Social Network Users Dumping Friends and Locking Doors
Users of social networks, especially women and younger members, are managing their accounts better in recent years, Pew Research has found.
About two-thirds of Internet users belong to social networking sites, and metrics for profile management have improved, Pew said.
For one thing, users are cleaning house more. Overall, 63 percent of social networking site users have deleted friends, up from 56 percent in 2009.
They’re also getting better about keeping the front door shut. Fifty-eight percent of users say their main profile is set to “private,” which on most networks means it’s only viewable by an approved list of friends.
However, users are roughly equally divided in their ability to manage privacy controls on user profiles. Pew found that 48 percent of users report some level of difficulty; 49 percent say it’s not difficult at all.
Pew based its findings on a survey of nearly 2,300 adults in April and May.
“It’s clear from the big stories in the news right now that people really care about privacy,” Electronic Frontier Foundation spokesperson Rebecca Jeschke told TechNewsWorld.
Blaming users for not using privacy controls would be a mistake because “companies need to be much more transparent about the tools available and what they do or don’t do,” Jeschke added.
Who Does What Where
Pew also found that 44 percent of respondents have deleted comments made by others on their profile, and 37 percent have removed their names from photos on which they were tagged.
Women were more prudent profilers than men.

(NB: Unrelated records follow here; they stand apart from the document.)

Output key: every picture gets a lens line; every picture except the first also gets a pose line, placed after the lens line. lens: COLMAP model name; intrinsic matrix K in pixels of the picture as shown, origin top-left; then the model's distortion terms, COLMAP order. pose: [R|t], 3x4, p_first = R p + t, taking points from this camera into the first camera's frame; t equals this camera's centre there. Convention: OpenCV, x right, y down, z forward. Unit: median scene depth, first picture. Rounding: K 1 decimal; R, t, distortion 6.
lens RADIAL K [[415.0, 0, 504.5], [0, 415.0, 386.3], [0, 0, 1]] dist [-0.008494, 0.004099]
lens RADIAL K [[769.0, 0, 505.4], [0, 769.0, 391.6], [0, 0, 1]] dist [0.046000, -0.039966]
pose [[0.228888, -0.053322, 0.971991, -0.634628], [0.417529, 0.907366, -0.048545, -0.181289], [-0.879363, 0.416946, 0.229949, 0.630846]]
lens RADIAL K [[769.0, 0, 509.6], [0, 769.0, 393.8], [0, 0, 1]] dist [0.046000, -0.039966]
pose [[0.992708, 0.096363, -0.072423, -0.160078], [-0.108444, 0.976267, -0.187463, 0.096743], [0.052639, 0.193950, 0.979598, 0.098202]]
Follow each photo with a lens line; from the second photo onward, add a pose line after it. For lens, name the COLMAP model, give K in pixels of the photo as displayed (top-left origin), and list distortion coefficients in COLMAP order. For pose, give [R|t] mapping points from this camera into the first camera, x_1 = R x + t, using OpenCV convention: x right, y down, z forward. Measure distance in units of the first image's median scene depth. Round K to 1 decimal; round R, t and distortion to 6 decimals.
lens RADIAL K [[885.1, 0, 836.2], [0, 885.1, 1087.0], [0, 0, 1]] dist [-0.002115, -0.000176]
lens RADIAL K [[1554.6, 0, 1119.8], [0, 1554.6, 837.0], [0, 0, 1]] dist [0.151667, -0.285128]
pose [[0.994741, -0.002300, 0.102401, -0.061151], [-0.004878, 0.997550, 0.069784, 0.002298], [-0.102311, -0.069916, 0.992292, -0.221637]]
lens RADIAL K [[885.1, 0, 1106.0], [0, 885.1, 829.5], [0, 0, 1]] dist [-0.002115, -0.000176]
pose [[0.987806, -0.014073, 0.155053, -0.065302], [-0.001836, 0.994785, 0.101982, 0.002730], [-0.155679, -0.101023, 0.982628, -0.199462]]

Pew found that 67 percent of women on social networking sites had deleted people from their network; the figure for men was 58 percent. The same trend showed up when it came to profile privacy — 67 percent of women set the highest privacy restrictions on access to their profiles, while only 48 percent of men did so.
Male users and young adults are more prone to post content that they’ll regret later. Pew found that 15 percent of men and 8 percent of women posted content they later felt sorry for.
Only 5 percent of social networking site members 50 years and older posted content they regretted later, while 15 percent of social networking site members aged 18 to 29 did so.
Oh, to Be Young Again
Teenagers who use social media generally display the same behavior as their adult counterparts, Pew has found.
More than 60 percent of teenaged social networking site members said they most often set their profile to be private so access to their posts is restricted only to their friends. Another 20 percent maintain partially private profile settings, and only 17 percent set their profiles to be fully public.
The corresponding figures for adults are 58 percent using a private profile setting, 19 percent partially private and 20 percent completely public.
Young adults are more likely than their older counterparts to delete contacts from their friends list. About 70 percent of young adults surveyed said they’ve trimmed their friends list, compared to 63 percent of those aged 30 to 49, 56 percent of those aged 50 to 64, and 41 percent of those aged 65 or more.
Young adults were also more likely to delete comments on their profiles and remove photo tags, Pew found.
Privacy Isn’t Social Profile Control
“Pew doesn’t know what they’re doing,” Jeffrey Chester, executive director at the Center for Digital Democracy, told TechNewsWorld. “Their research is so one-dimensional here.”
Pew and “most members of the public” don’t understand the “powerful marketing strategies” Facebook uses to collect data on users and then influence their actions, Chester said.
“Before Pew analyzes user attitudes on Facebook, it should first examine the social network’s business practices,” Chester remarked. “Failure to peer into the stealth world of Facebook marketing limits Pews’ ability to come to any meaningful analysis.”
In November, well after the Pew survey was conducted, Facebook agreed to settle charges made by the Federal Trade Commission that it had violated users’ privacy. The FTC had alleged that Facebook had reneged on privacy promises it had made to users over the years to the extent that its actions at times threatened the health and safety of users.
That settlement requires, among other things, that Facebook get consumers’ approval before it changes the way it shares their data.
Pew Research did not respond to requests for comment for this story.